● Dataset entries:
····················
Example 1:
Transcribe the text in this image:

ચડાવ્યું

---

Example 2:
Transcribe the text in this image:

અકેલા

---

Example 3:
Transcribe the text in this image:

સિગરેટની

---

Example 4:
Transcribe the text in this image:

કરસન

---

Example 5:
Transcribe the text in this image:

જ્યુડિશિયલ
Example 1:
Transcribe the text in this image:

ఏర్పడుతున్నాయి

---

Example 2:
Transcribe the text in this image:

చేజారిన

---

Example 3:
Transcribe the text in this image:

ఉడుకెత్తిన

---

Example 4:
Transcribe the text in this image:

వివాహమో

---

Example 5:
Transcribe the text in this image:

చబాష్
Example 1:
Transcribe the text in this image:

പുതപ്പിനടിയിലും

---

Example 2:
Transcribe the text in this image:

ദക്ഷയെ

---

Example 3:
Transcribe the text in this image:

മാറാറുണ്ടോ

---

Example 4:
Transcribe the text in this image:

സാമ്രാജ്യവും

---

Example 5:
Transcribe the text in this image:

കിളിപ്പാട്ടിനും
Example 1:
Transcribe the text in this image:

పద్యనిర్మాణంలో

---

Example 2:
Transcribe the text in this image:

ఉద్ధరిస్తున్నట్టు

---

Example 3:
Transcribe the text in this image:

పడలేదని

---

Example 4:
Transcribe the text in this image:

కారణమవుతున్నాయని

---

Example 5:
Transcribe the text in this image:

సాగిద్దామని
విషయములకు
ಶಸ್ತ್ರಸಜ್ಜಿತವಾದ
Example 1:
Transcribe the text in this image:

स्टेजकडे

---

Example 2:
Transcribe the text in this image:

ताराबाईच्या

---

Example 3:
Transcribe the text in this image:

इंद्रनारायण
····················
● Work request: Whatever appears in the lines above should be copied exactly.

● Task solution:
Example 1:
Transcribe the text in this image:

ચડાવ્યું

---

Example 2:
Transcribe the text in this image:

અકેલા

---

Example 3:
Transcribe the text in this image:

સિગરેટની

---

Example 4:
Transcribe the text in this image:

કરસન

---

Example 5:
Transcribe the text in this image:

જ્યુડિશિયલ
Example 1:
Transcribe the text in this image:

ఏర్పడుతున్నాయి

---

Example 2:
Transcribe the text in this image:

చేజారిన

---

Example 3:
Transcribe the text in this image:

ఉడుకెత్తిన

---

Example 4:
Transcribe the text in this image:

వివాహమో

---

Example 5:
Transcribe the text in this image:

చబాష్
Example 1:
Transcribe the text in this image:

പുതപ്പിനടിയിലും

---

Example 2:
Transcribe the text in this image:

ദക്ഷയെ

---

Example 3:
Transcribe the text in this image:

മാറാറുണ്ടോ

---

Example 4:
Transcribe the text in this image:

സാമ്രാജ്യവും

---

Example 5:
Transcribe the text in this image:

കിളിപ്പാട്ടിനും
Example 1:
Transcribe the text in this image:

పద్యనిర్మాణంలో

---

Example 2:
Transcribe the text in this image:

ఉద్ధరిస్తున్నట్టు

---

Example 3:
Transcribe the text in this image:

పడలేదని

---

Example 4:
Transcribe the text in this image:

కారణమవుతున్నాయని

---

Example 5:
Transcribe the text in this image:

సాగిద్దామని
విషయములకు
ಶಸ್ತ್ರಸಜ್ಜಿತವಾದ
Example 1:
Transcribe the text in this image:

स्टेजकडे

---

Example 2:
Transcribe the text in this image:

ताराबाईच्या

---

Example 3:
Transcribe the text in this image:

इंद्रनारायण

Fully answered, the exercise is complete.